**ACTIVITY**
Reproduce verbatim the passage of the polar bear article starting with "As ice melts, polar" and going on through "about the bears.".
[[ QUOTED PASSAGE open ]]
As ice melts, polar bears migrate north

It was just a theory, but for years scientists believed what years of observation was telling them. As Arctic sea ice melted because of climate change, polar bears appeared to be inching their way toward a final refuge in the icy Canadian archipelago.

Now a new study of polar bear DNA backs that up. Scientists who research the animals across the Arctic teamed up to produce a paper showing that the “directional gene flow” of recent polar bear generations is “moving towards areas with more persistent year-round sea ice.”

Led by scientists for the U.S. Geological Survey, the study purports to reveal three other important findings about the bears.

The study shows that the 19 recognized subpopulations of polar bears break down into four clusters that are genetically similar – the Western and Eastern polar basins, southern Canada and the archipelago of islands and peninsulas between Canada and Greenland.

“The polar bear’s recent directional gene flow northward is something new,” said Elizabeth Peacock, a USGS researcher and the study’s lead author. “By examining the genetic makeup of polar bears, we can estimate levels and directions of gene flow, which represents the past story of mating and movement, and population expansion and contraction.”

Gene flow happens over generations, and can’t be detected using data from satellite collars that stay on bears for short stretches of time. Collars don’t work on male polar bears because their necks are wider than their heads.
[[ QUOTED PASSAGE closed ]]
[[ RECORD EXTRACTS open ]]
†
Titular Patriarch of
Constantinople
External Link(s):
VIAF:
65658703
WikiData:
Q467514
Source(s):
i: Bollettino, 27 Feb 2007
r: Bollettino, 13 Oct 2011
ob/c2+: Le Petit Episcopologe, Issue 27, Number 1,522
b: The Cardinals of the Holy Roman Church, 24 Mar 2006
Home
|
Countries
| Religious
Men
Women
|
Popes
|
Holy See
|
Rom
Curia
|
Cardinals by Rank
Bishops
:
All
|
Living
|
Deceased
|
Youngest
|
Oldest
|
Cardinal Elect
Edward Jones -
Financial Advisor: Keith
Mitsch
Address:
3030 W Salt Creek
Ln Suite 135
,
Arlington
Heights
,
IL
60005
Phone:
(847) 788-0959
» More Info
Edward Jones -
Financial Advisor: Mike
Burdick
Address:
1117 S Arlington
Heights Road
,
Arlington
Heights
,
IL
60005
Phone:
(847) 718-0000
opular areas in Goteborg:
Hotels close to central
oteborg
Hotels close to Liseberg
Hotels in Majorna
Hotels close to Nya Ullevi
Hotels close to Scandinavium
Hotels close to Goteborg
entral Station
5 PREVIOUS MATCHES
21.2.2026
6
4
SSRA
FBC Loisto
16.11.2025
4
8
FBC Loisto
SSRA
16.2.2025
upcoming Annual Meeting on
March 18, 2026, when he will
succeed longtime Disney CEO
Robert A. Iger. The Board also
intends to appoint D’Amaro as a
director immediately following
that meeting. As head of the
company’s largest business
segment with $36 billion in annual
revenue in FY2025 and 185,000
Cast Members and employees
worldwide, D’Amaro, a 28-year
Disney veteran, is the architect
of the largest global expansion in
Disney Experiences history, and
[[ RECORD EXTRACTS closed ]]
[[ RECORD EXTRACTS open ]]
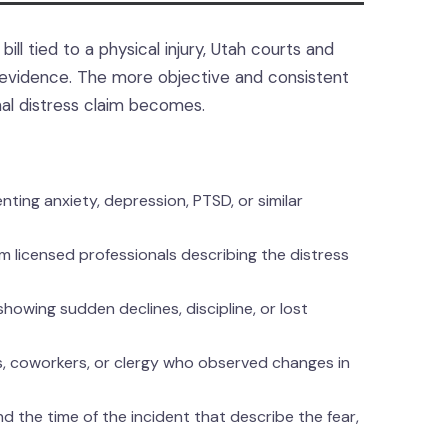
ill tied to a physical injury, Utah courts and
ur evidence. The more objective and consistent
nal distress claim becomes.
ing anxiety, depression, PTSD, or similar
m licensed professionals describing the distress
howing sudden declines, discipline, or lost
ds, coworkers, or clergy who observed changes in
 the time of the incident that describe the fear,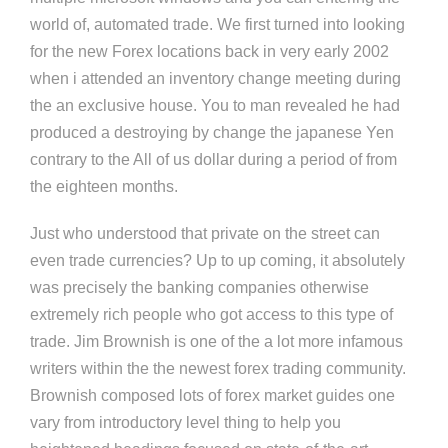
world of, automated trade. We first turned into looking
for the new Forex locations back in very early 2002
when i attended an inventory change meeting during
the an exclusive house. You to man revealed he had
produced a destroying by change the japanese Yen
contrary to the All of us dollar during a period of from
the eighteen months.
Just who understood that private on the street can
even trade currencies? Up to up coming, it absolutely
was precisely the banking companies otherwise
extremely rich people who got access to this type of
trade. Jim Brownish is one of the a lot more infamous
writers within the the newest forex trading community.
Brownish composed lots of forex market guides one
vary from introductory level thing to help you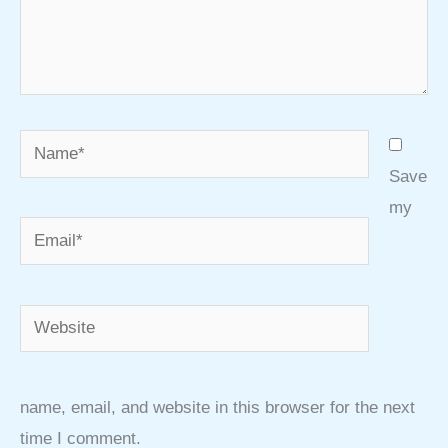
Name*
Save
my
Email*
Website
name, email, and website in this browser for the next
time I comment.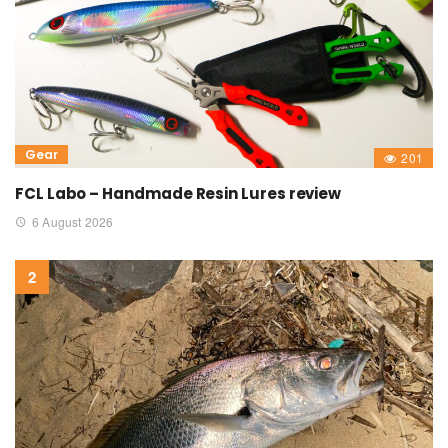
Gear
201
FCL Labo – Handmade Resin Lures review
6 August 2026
[[ RECORD EXTRACTS closed ]]
**RESPONSE BOX**
As ice melts, polar bears migrate north

It was just a theory, but for years scientists believed what years of observation was telling them. As Arctic sea ice melted because of climate change, polar bears appeared to be inching their way toward a final refuge in the icy Canadian archipelago.

Now a new study of polar bear DNA backs that up. Scientists who research the animals across the Arctic teamed up to produce a paper showing that the “directional gene flow” of recent polar bear generations is “moving towards areas with more persistent year-round sea ice.”

Led by scientists for the U.S. Geological Survey, the study purports to reveal three other important findings about the bears.